Re: std::map, does the standard define what to do here?

From:
James Kanze <james.kanze@gmail.com>
Newsgroups:
comp.lang.c++
Date:
Wed, 8 Apr 2009 02:04:01 -0700 (PDT)
Message-ID:
<e18f58ce-042e-4e00-b96a-07dd811857fd@s28g2000vbp.googlegroups.com>
On Apr 7, 11:03 pm, Zachary Turner <divisorthe...@gmail.com> wrote:

On Apr 7, 4:51 am, rishabh <rishabh.l...@gmail.com> wrote:

On Apr 7, 3:01 am, peter koch <peter.koch.lar...@gmail.com> wrote:

On 6 Apr., 23:39, Zachary Turner <divisorthe...@gmail.com> wrote:

std::map<int, int> test;
bool eq1 = false;
bool eq2 = false;

test[5] = 7;
std::map<int, int>::iterator iter = test.begin();
std::map<int, int>::iterator iterEnd = test.end();

eq1 = (iter == iterEnd);
--iter;
eq2 = (iter == iterEnd);

I suspect the answer is that no, decrementing the begin
iterator is undefined, but just looking for
confirmation.

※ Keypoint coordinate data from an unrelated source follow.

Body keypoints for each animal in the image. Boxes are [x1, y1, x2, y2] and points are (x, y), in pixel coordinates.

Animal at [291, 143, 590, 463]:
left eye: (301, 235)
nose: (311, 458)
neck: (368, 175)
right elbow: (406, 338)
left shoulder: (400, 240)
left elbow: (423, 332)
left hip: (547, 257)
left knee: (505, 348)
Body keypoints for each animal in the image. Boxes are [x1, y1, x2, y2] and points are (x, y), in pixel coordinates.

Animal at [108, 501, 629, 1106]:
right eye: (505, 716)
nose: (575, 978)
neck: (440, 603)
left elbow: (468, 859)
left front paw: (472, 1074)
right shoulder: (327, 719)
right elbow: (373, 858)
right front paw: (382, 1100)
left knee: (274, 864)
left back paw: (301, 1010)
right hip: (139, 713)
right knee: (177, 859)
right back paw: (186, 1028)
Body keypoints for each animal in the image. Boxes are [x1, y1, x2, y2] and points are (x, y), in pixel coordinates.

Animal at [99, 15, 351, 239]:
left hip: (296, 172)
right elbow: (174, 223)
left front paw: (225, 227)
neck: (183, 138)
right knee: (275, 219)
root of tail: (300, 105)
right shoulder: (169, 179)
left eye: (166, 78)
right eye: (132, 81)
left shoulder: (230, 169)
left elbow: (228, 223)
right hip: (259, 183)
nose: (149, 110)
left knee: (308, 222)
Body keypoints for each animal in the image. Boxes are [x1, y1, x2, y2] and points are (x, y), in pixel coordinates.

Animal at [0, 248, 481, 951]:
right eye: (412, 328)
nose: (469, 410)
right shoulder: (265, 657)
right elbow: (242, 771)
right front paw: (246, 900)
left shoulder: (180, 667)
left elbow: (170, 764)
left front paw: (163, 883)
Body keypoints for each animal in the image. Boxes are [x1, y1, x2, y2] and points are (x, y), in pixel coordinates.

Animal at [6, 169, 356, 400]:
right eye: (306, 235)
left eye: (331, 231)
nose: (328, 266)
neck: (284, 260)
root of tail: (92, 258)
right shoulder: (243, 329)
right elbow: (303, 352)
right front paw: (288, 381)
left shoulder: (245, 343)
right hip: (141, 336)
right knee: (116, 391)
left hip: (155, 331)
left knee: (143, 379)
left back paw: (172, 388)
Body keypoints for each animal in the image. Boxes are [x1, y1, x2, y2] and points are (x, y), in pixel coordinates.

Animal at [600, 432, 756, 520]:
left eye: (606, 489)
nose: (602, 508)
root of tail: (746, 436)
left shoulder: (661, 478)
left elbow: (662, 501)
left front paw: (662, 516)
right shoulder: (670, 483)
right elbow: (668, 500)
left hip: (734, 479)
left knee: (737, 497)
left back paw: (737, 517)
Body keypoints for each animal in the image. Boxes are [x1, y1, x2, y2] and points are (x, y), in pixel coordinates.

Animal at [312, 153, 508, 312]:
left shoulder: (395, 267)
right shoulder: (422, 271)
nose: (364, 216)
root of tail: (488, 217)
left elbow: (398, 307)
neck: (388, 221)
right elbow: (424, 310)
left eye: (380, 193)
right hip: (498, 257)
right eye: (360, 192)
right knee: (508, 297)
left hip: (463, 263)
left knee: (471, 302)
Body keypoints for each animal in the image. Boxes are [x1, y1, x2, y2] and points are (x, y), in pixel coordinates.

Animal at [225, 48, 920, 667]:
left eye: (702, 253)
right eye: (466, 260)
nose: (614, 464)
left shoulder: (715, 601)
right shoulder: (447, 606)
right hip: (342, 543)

In Visual C++, after this code executes
eq1 is false and eq2 is true(!), and in fact in Visual
C++ you can decrement this iterator indefinitely and it
will just cycle through the tree forever.


You are correct - it is undefined behaviour, so don't do it.


eq2 is never true even you decrease it more than 1 time.


Feel free to try it on Visual Studio 2005, I assure you it
most definitely is true. I have only tried it with a map
containing exactly 1 item, in which case decrementing .begin()
DOES EQUAL .end(), so obviously decrementing it again will
yield a valid element, and decrementing it again will equal
end again, ad infinitum.

It's obviously counterintuitive, which is why I assumed that
the standard either a) explicitly requires that such behavior
not exist, in which case that would mean Visual Studio's STL
implementation has a bug, or b) does not specify the behavior,
or leaves it undefined, in which case Visual Studio's STL
implementation is fine.


For a weak-enough definition of fine. Generally speaking, VC++
traps this sort of error, at least when compiled with the right
options. (Try it with and std::vector, for example. If the
code doesn't abort, you're not using the right compiler
options.) So I rather suspect that this could be considered a
bug. (I get a runtime error with all of the sequence
containers, but none for the associative containers, with VC++.